Required work ▸
A faithful copy of all the data is the goal; omit the pictures.

Page images and extracted text:
--- START ---
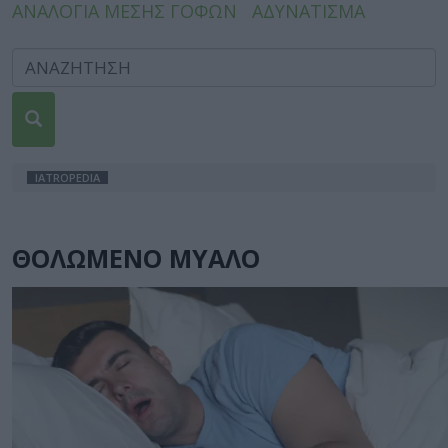
ΑΝΑΛΟΓΙΑ ΜΕΣΗΣ ΓΟΦΩΝ
ΑΔΥΝΑΤΙΣΜΑ
IATROPEDIA
ΘΟΛΩΜΕΝΟ ΜΥΑΛΟ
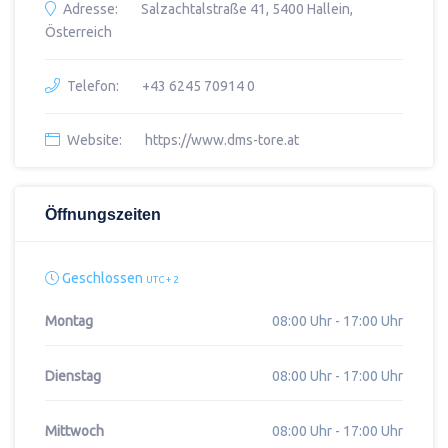
Adresse:
Salzachtalstraße 41, 5400 Hallein,
Österreich
Telefon:
+43 6245 70914 0
Website:
https://www.dms-tore.at
Öffnungszeiten
Geschlossen
UTC + 2
Montag
08:00 Uhr - 17:00 Uhr
Dienstag
08:00 Uhr - 17:00 Uhr
Mittwoch
08:00 Uhr - 17:00 Uhr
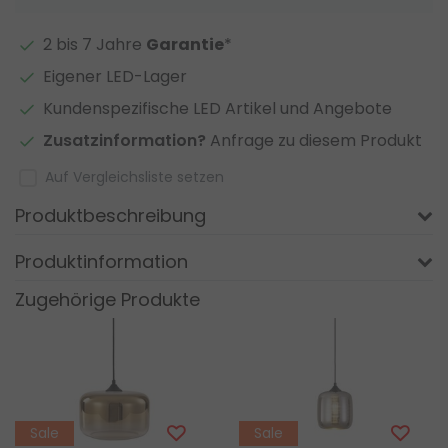
2 bis 7 Jahre
Garantie
*
Eigener LED-Lager
Kundenspezifische LED Artikel und Angebote
Zusatzinformation?
Anfrage zu diesem Produkt
Auf Vergleichsliste setzen
Produktbeschreibung
Produktinformation
Zugehörige Produkte
Sale
Sale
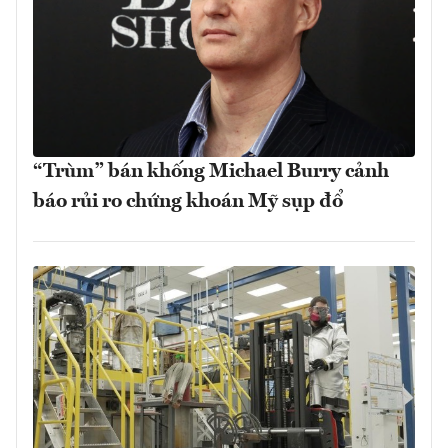
“Trùm” bán khống Michael Burry cảnh
báo rủi ro chứng khoán Mỹ sụp đổ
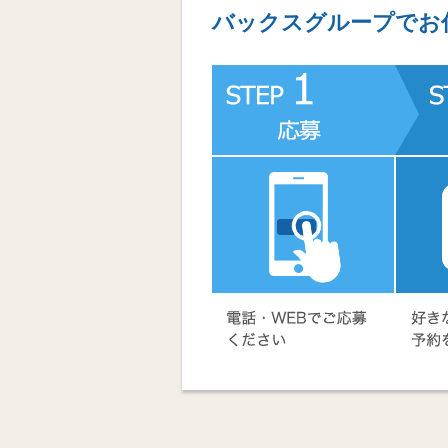
バックスグループでお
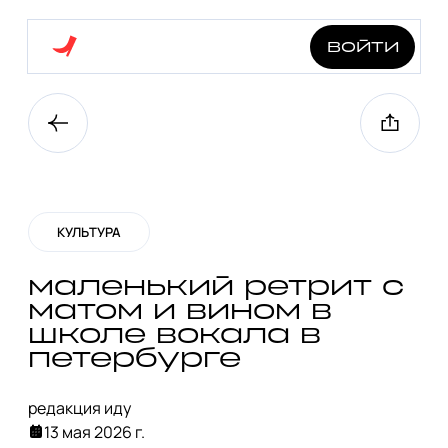
войти
КУЛЬТУРА
маленький ретрит с
матом и вином в
школе вокала в
петербурге
редакция иду
13 мая 2026 г.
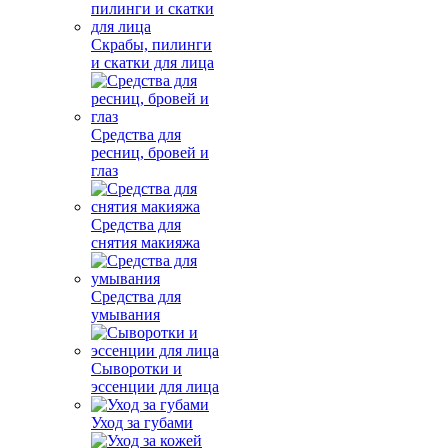
Скрабы, пилинги
и скатки для лица
Средства для
ресниц, бровей и
глаз
Средства для
снятия макияжа
Средства для
умывания
Сыворотки и
эссенции для лица
Уход за губами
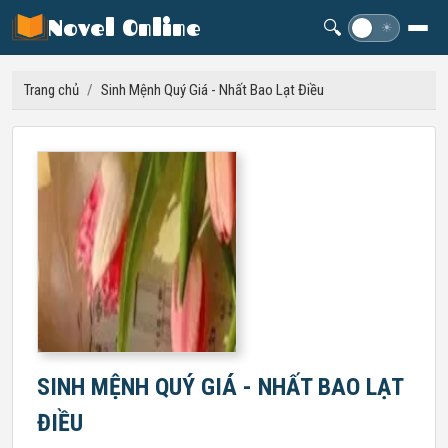
Novel Online
🔍
☽
☀
Trang chủ
/
Sinh Mệnh Quý Giá - Nhất Bao Lạt Điều
SINH MỆNH QUÝ GIÁ - NHẤT BAO LẠT
ĐIỀU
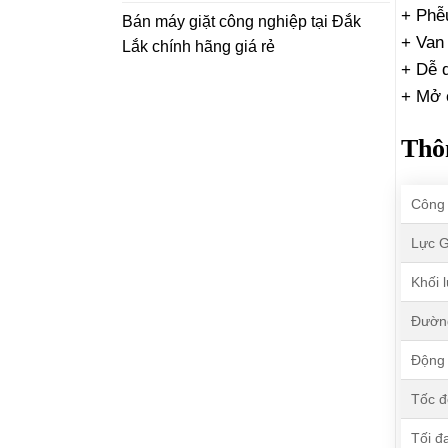
+ Phễ
Bán máy giặt công nghiệp tại Đắk
+ Van
Lắk chính hãng giá rẻ
+ Dễ d
+ Mở 
Thôn
Công 
Lực 
Khối 
Đường
Động 
Tốc đ
Tối đ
--- END ---
Task solution ▸
ΑΝΑΛΟΓΙΑ ΜΕΣΗΣ ΓΟΦΩΝ
ΑΔΥΝΑΤΙΣΜΑ
IATROPEDIA
ΘΟΛΩΜΕΝΟ ΜΥΑΛΟ
Adresse:
Salzachtalstraße 41, 5400 Hallein,
Österreich
Telefon:
+43 6245 70914 0
Website:
https://www.dms-tore.at
Öffnungszeiten
Geschlossen
UTC + 2
Montag
08:00 Uhr - 17:00 Uhr
Dienstag
08:00 Uhr - 17:00 Uhr
Mittwoch
08:00 Uhr - 17:00 Uhr
2 bis 7 Jahre
Garantie
*
Eigener LED-Lager
Kundenspezifische LED Artikel und Angebote
Zusatzinformation?
Anfrage zu diesem Produkt
Auf Vergleichsliste setzen
Produktbeschreibung
Produktinformation
Zugehörige Produkte
Sale
Sale
“Trùm” bán khống Michael Burry cảnh
báo rủi ro chứng khoán Mỹ sụp đổ
バックスグループでお
войти
КУЛЬТУРА
маленький ретрит с
матом и вином в
школе вокала в
петербурге
редакция иду
13 мая 2026 г.
Скрабы, пилинги
и скатки для лица
Средства для
ресниц, бровей и
глаз
Средства для
снятия макияжа
Средства для
умывания
Сыворотки и
эссенции для лица
Уход за губами
Novel Online
🔍
☽
☀
Trang chủ
/
Sinh Mệnh Quý Giá - Nhất Bao Lạt Điều
SINH MỆNH QUÝ GIÁ - NHẤT BAO LẠT
ĐIỀU
+ Phễ
Bán máy giặt công nghiệp tại Đắk
+ Van
Lắk chính hãng giá rẻ
+ Dễ d
+ Mở 
Thôn
Công 
Lực 
Khối 
Đường
Động 
Tốc đ
Tối đ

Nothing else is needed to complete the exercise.